#### Work required:
How many of the lines below contain "Черном"? Reply with only that figure.

--- Available data ---

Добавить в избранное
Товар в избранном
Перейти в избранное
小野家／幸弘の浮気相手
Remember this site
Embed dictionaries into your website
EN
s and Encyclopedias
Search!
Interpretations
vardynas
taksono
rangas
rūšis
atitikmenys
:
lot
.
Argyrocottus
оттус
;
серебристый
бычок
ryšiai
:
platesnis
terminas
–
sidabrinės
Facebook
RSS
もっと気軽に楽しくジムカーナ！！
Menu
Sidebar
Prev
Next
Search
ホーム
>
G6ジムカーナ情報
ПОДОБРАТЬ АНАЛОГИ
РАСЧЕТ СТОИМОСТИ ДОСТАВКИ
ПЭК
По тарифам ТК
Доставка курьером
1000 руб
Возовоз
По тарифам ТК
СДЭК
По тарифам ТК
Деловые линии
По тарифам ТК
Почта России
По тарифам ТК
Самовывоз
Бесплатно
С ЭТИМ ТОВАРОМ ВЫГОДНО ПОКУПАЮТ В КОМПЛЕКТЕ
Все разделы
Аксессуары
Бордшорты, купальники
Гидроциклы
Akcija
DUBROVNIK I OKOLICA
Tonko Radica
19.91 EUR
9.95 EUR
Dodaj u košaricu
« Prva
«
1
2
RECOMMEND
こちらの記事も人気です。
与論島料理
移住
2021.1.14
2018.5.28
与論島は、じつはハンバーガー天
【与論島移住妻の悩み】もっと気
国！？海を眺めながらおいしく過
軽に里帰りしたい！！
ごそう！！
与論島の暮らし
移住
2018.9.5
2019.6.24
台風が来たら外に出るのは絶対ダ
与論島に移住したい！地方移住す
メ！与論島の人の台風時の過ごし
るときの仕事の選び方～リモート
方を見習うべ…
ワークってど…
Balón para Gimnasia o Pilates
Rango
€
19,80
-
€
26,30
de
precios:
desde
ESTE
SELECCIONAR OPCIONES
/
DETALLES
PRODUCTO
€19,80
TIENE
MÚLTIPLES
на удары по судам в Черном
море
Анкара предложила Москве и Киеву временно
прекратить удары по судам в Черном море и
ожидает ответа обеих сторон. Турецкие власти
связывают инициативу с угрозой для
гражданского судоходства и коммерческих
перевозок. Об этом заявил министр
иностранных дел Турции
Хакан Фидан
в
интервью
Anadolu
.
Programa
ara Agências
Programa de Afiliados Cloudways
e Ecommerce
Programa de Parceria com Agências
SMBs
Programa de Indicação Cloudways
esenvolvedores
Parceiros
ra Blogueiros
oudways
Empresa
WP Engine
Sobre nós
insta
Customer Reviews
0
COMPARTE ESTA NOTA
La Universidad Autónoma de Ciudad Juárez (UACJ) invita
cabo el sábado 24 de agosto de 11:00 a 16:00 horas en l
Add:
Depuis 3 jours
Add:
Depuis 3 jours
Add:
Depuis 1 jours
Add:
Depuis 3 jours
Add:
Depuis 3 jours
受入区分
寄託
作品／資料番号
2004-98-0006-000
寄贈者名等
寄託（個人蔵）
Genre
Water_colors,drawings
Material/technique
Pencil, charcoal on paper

---

#### Result below:
2